Ровно в девять утра под особняком остановился черный фургон с наглухо затонированными стеклами, я сел в него через задние двери, и автомобиль тут же тронулся. Я уехал неизвестно куда.
В салоне имелось три ряда пустых сидений, разделенных проходом. Еще одного пассажира я заметил далеко не сразу. Он прекрасно сливался в полутьме с черным кожаным салоном в своем одеянии, похожем на монашеское, и в капюшоне, низко надвинутым на лицо. Я не осмелился подсесть к нему поближе и завязать разговор. Почувствовал необъяснимый страх, ну и пятая точка подсказала, что он предпочитает путешествовать в тишине.

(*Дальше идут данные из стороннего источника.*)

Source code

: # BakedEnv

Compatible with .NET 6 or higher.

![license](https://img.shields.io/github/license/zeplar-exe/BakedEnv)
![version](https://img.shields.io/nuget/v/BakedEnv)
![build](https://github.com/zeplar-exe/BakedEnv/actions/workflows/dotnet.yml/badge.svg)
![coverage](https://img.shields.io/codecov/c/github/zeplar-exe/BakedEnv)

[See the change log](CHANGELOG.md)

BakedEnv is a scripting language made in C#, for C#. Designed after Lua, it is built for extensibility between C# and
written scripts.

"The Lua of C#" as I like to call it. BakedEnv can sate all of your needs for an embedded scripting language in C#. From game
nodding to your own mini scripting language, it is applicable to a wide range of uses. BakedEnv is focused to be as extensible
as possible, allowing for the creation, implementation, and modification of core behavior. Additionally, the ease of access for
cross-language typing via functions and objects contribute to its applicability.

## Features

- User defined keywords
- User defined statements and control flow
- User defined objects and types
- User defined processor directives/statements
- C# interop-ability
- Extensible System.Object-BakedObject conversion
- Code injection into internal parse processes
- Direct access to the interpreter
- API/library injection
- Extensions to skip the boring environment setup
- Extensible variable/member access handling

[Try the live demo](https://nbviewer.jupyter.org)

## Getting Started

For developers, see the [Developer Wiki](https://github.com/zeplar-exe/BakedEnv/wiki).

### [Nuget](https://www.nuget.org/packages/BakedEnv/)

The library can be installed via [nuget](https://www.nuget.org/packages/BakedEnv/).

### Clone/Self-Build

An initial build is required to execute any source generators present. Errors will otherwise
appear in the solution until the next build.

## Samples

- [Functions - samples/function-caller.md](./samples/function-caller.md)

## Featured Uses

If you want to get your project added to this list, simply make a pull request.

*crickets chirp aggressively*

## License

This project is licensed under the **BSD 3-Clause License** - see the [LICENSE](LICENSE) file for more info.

Мы прибыли довольно быстро, последние десять минут ехали в гору. Человек в капюшоне пропустил меня вперед по вполне понятным соображениям своей конспирации. Я не то чтобы теряюсь в догадках, кто он, скорее, взвешиваю — человек ли…
До этого я видел обсерватории исключительно на картинках в Интернете и в школьном учебнике астрономии. Когда мы поднялись в центральный зал с вращающимся куполом, я оробел. Там был Хэлл, как всегда деловитый и казавшийся еще более миниатюрным в халате с длинными рукавами не по размеру. Инженер стоял на лесенке перед телескопом и не обращал никакого внимания на выстроившихся за его спиной людей.